Saturday, November 15, 2014
Comparing Hegel's Geist with the Spirit-Will of Theological Materialism
Hegel's spirit (Geist) does not, as he
says, lose itself in nature and become “alienated” in the march
of history, it never leaves nature, it is never separated from
nature, it activates nature from the very beginning Primal Material
of the cosmos to the present world, therefore it never has to "incarnate" itself back in nature to explain Christ.

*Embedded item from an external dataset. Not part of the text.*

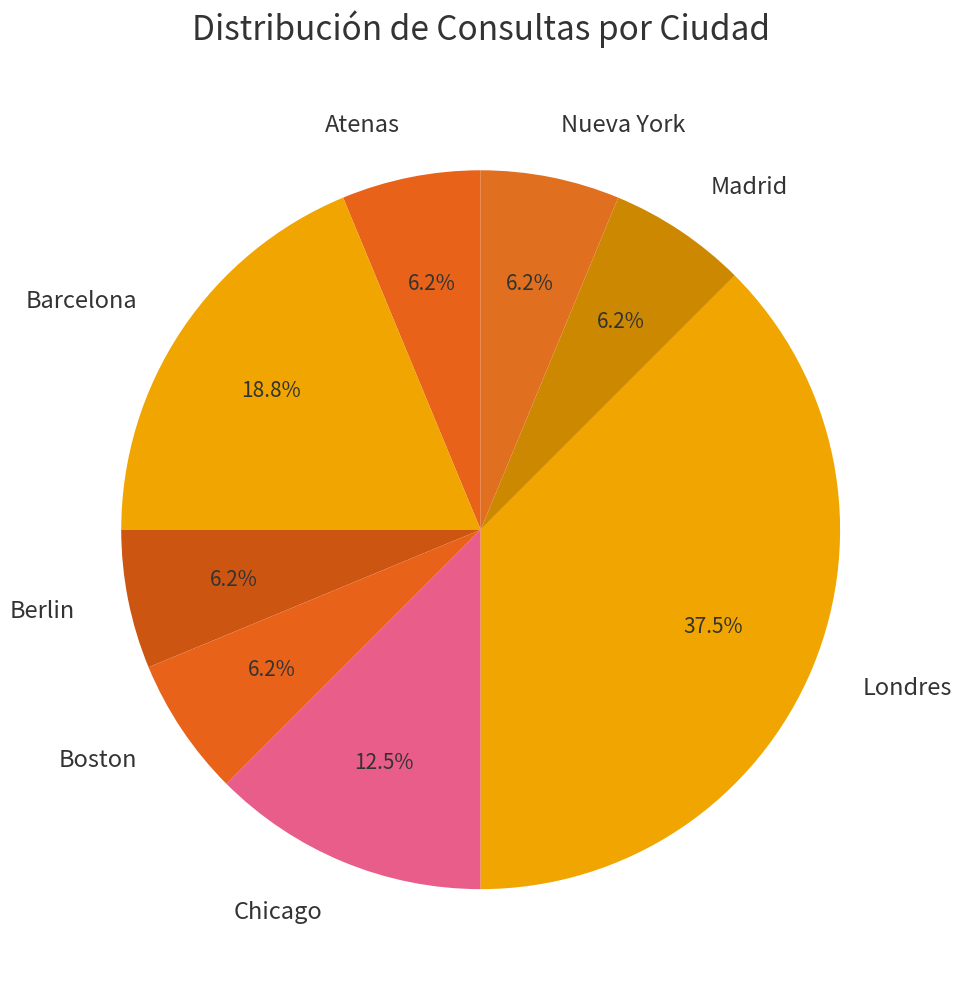

How many segments does this pie chart have?

8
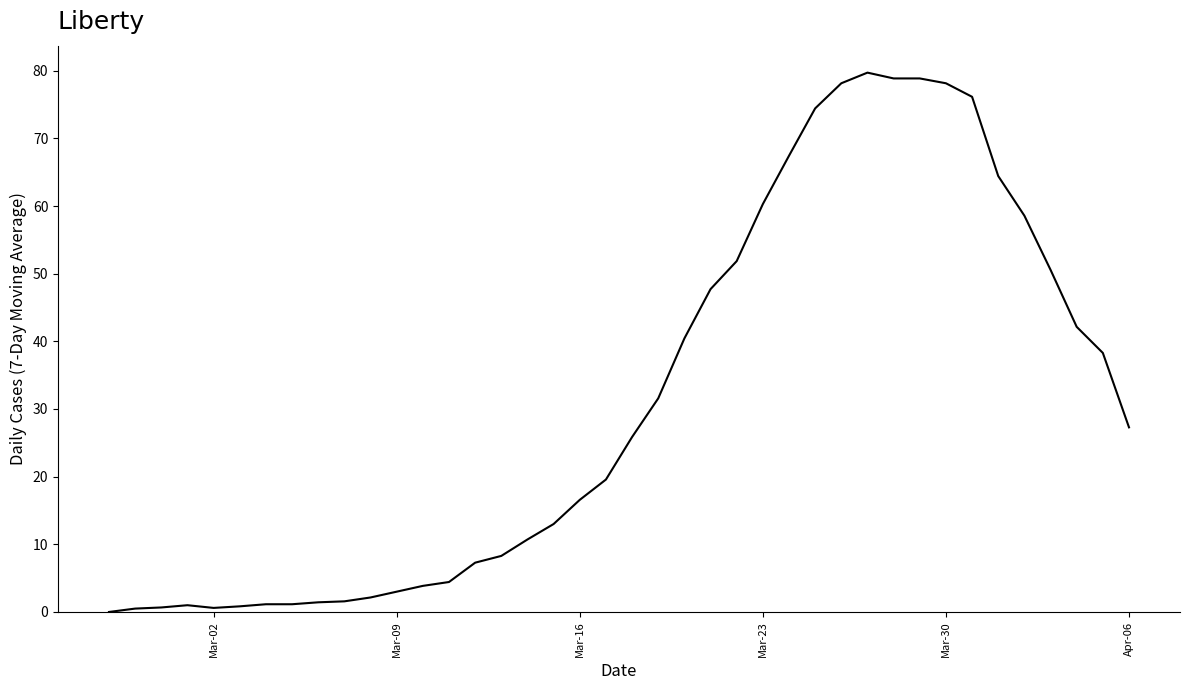

How many lines are shown in the chart?

1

The Spirit-Will activates the
material world to evolve, to progress with evolution, which is
a better word than Hegel's dialectical thesis, anti-thesis and
synthesis.
Nature and the
Spirit-Will-Geist within nature are not alienated in the beginning,
they are simply less evolved, yet seeking to evolve all the way to
Godhood at the zenith of evolution if they can, shaped by outside
evolutionary selection.
This defines
life itself, and the purpose of life in theological materialism. It
is the task (actually a divine mission) of human culture to bring
itself into harmony with the evolution of nature evolving toward
Godhood. Religion and science have a chance here to get together.
Hegel's
elaborate attempt to include the Christian Incarnation in his Geist of history (as
elaborate as Aquinas) to therefore find some Christian connection to his Geist (which is
the Inward God to Hegel, as it is to Jesus) is not really necessary when the Soul is
understood as being experienced only in the Inward Path as the God or
Father Within, whereas Godhood is reached through the Outward Path of
material and supermaterial evolution activated by the Spirit-Will within.
Jesus Christ, Gautama Buddha, and other great mystics (a source for ecumenism here) are then understood as mystics of the
Inward Path ridding the body of material desires to see or experience the Father Within, which is retained but transformed in the Outward Path of
evolution to real Godhood. This is the Twofold Path.